Now, journalist Priya Ramani, on Saturday, testified in the defamation suit filed by veteran Indian journalist and former Union Minister MJ Akbar. As an editor, MJ Akbar launched weekly political news periodicals in India including India Today, Headlines Today, The Telegraph, The Asian Age and Deccan Chronicle. The case was filed against Priya in connection with sexual harassment allegations made by her. After Priya's allegations, MJ Akbar approached the Patiala House Court under Section 499 of the Indian Penal Code, terming the sexual harassment allegations levelled against him as “false, frivolous, unjustifiable and scandalous”. Priya, however, had pleaded not guilty in the case initiated by MJ Akbar back in October 2018. The hearing in the defamation case is now underway at the Court of Additional Chief Metropolitan Magistrate.
Her testimony began with her account of the series of events that took place in 1993 when MJ Akbar had allegedly asked her to go up to his room at The Oberoi Hotel in Mumbai for a job interview. She also added in her statement that over the years, her colleagues had also shared significantly worse stories of their experiences with Akbar and her tweet during the #MeToo campaign was to "highlight the fact that we normalise sexual misconduct and unless it results in physical assult, we do not take it seriously."

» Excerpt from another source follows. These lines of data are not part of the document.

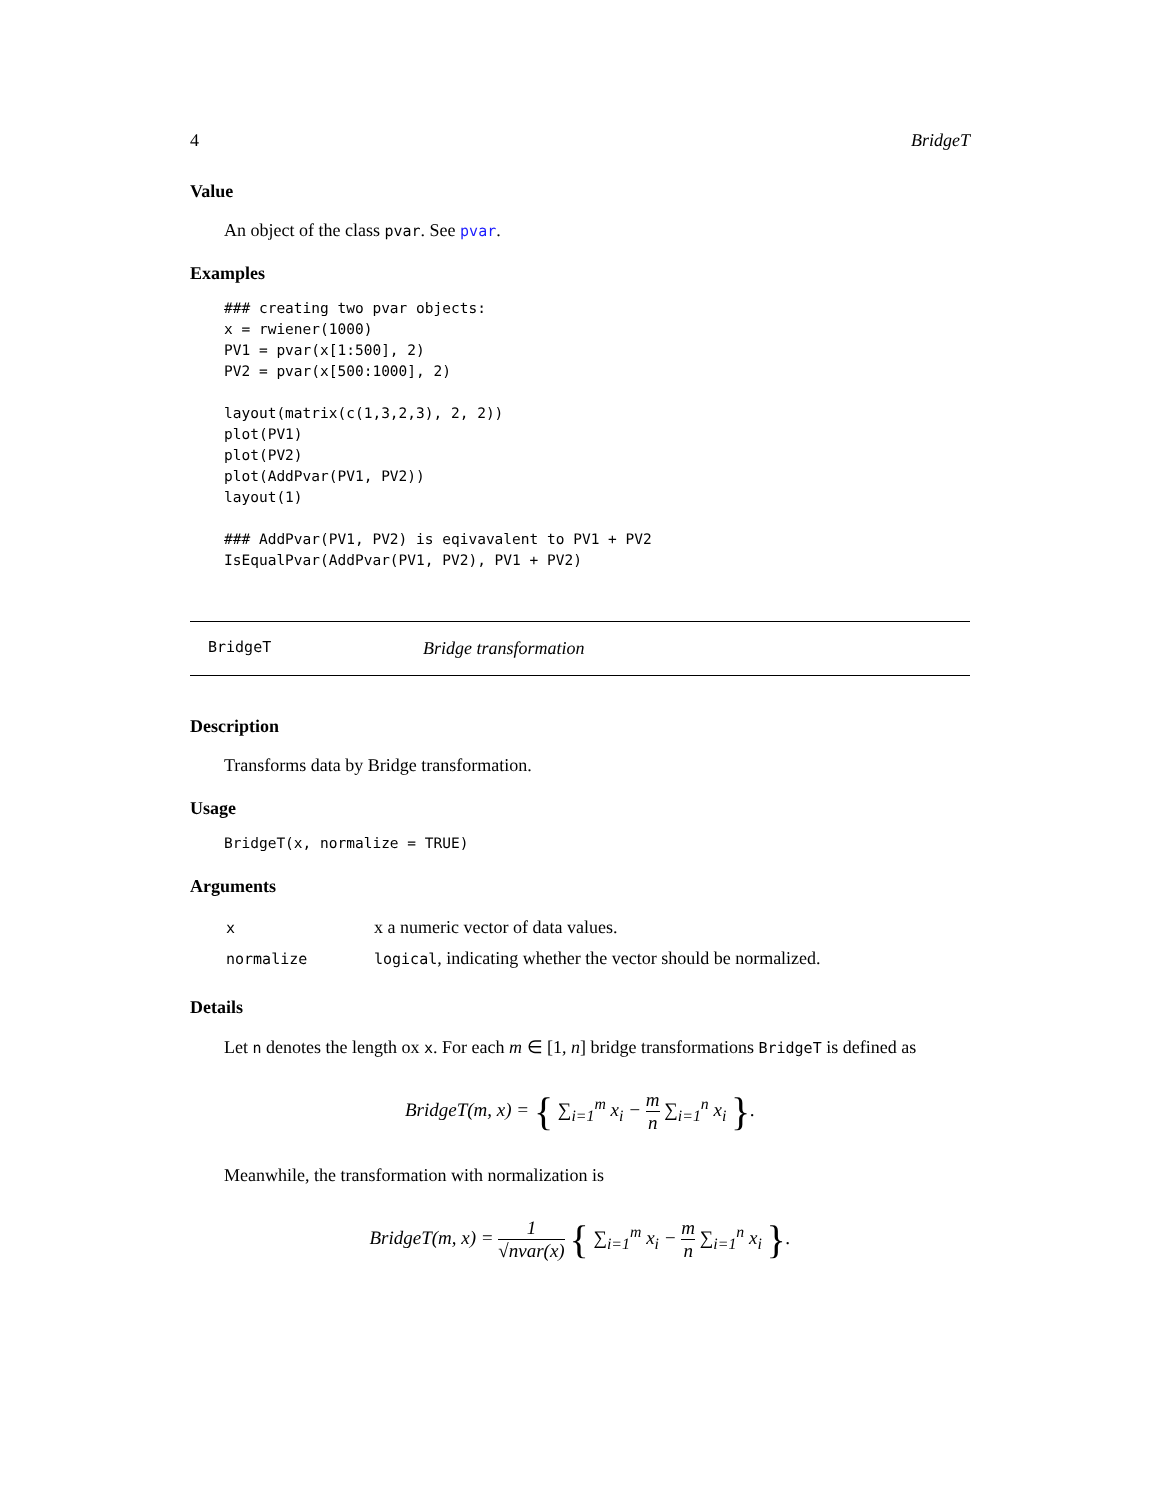4 BridgeT
Value
An object of the class pvar. See pvar.
Examples
### creating two pvar objects:
x = rwiener(1000)
PV1 = pvar(x[1:500], 2)
PV2 = pvar(x[500:1000], 2)

layout(matrix(c(1,3,2,3), 2, 2))
plot(PV1)
plot(PV2)
plot(AddPvar(PV1, PV2))
layout(1)

### AddPvar(PV1, PV2) is eqivavalent to PV1 + PV2
IsEqualPvar(AddPvar(PV1, PV2), PV1 + PV2)
BridgeT Bridge transformation
Description
Transforms data by Bridge transformation.
Usage
BridgeT(x, normalize = TRUE)
Arguments
| x | x a numeric vector of data values. |
| normalize | logical , indicating whether the vector should be normalized. |
Details
Let n denotes the length ox x. For each m ∈ [1, n] bridge transformations BridgeT is defined as
BridgeT(m, x) = { ∑<sub>i=1</sub><sup>m</sup> x<sub>i</sub> − m n ∑<sub>i=1</sub><sup>n</sup> x<sub>i</sub> }.
Meanwhile, the transformation with normalization is
BridgeT(m, x) = 1 √nvar(x) { ∑<sub>i=1</sub><sup>m</sup> x<sub>i</sub> − m n ∑<sub>i=1</sub><sup>n</sup> x<sub>i</sub> }.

While describing MJ Akbar's alleged sexual overtures towards her when she was a 23-year-old aspiring journalist looking for a job, she said, “A predator is more powerful than his prey.” In her testimony, she explained how the #MeToo movement led Priya to come out with her story against MJ Akbar.

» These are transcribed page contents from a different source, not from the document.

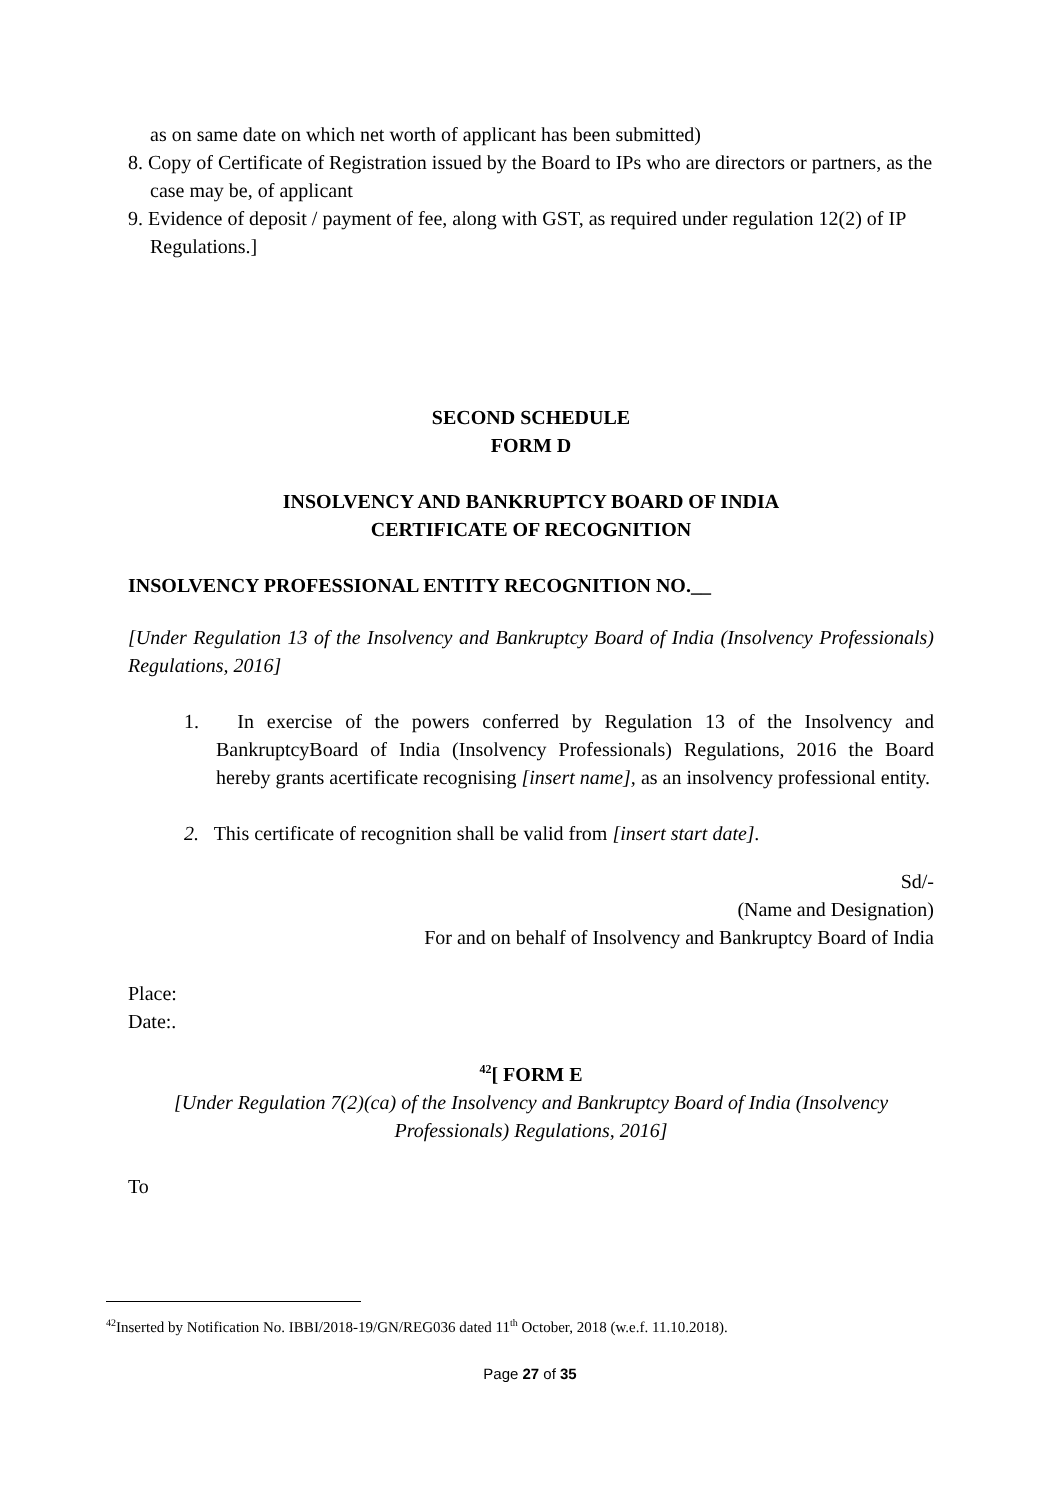as on same date on which net worth of applicant has been submitted)
8. Copy of Certificate of Registration issued by the Board to IPs who are directors or partners, as the case may be, of applicant
9. Evidence of deposit / payment of fee, along with GST, as required under regulation 12(2) of IP Regulations.]
SECOND SCHEDULE
FORM D
INSOLVENCY AND BANKRUPTCY BOARD OF INDIA
CERTIFICATE OF RECOGNITION
INSOLVENCY PROFESSIONAL ENTITY RECOGNITION NO.__
[Under Regulation 13 of the Insolvency and Bankruptcy Board of India (Insolvency Professionals) Regulations, 2016]
1. In exercise of the powers conferred by Regulation 13 of the Insolvency and BankruptcyBoard of India (Insolvency Professionals) Regulations, 2016 the Board hereby grants acertificate recognising [insert name], as an insolvency professional entity.
2. This certificate of recognition shall be valid from [insert start date].
Sd/-
(Name and Designation)
For and on behalf of Insolvency and Bankruptcy Board of India
Place:
Date:.
<sup>42</sup> [ FORM E
[Under Regulation 7(2)(ca) of the Insolvency and Bankruptcy Board of India (Insolvency Professionals) Regulations, 2016]
To
<sup>42</sup> Inserted by Notification No. IBBI/2018-19/GN/REG036 dated 11<sup>th</sup> October, 2018 (w.e.f. 11.10.2018).
Page 27 of 35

Priya further said, "I couldn’t tell my parents because they would ask me to refuse the job offer and I would have to give up my dream of being a journalist. We discussed whether I should even accept the job if I got it, with such a man at the helm of this organisation."
In court, Priya went on to reveal that she wrote a piece for a publication in 2017, which spoke about at sexual harassment at the workplace. The 2017 article that was mostly about MJ Akbar, however, didn't name him. It was only in the year 2018, Priya revealed in a tweet that the article was about MJ Akbar. She wrote, “I began this piece with my MJ Akbar story. Never named him because he didn’t “do” anything. Lots of women have worse stories about this predator—maybe they’ll share.”
Priya also said in the court it was only after she saw the #MeToo movement gaining momentum in India she thought of revealing MJ Akbar's name. She began to see more stories or posts about sexual harassment, including one from Ghazala Wahab, who asked when the floodgates would open about Akbar. And after Ghazala, journalist, Prerna Singh Bindra also accused MJ Akbar, the "flamboyant editor," who called her to his hotel room to "discuss work'.
“Seeing all these women I felt compelled to speak about my experience with Akbar in 1993,” said Priya in her statement in the court. “And so I removed the anonymity I had given Akbar in my Vogue article and named him as the one who had sexually harassed me,” she added.
She also explained why she didn't name MJ Akbar the first time, “By saying he did not ‘do’ anything, I was saying there was no overt physical attack. But that did not excuse his sexually coloured behaviour.”
The court proceedings were adjourned today and the matter will be taken up next on October 24.
Here’s a reminder of what constitutes sexual harassment. Please note that power (to influence someone’s current and future work opportunities) plays a big role. Creating an atmosphere where a woman feels unsafe is also SH. pic.twitter.com/7j173hDmls— #MeTooIndia (@IndiaMeToo) September 7, 2019
Last year, survivors used #MeToo to speak up. We hope that women have the patience and fortitude to keep fighting for the changes. Simply put: it is on all of us to keep up the momentum of #MeToo and we can – if we do it together.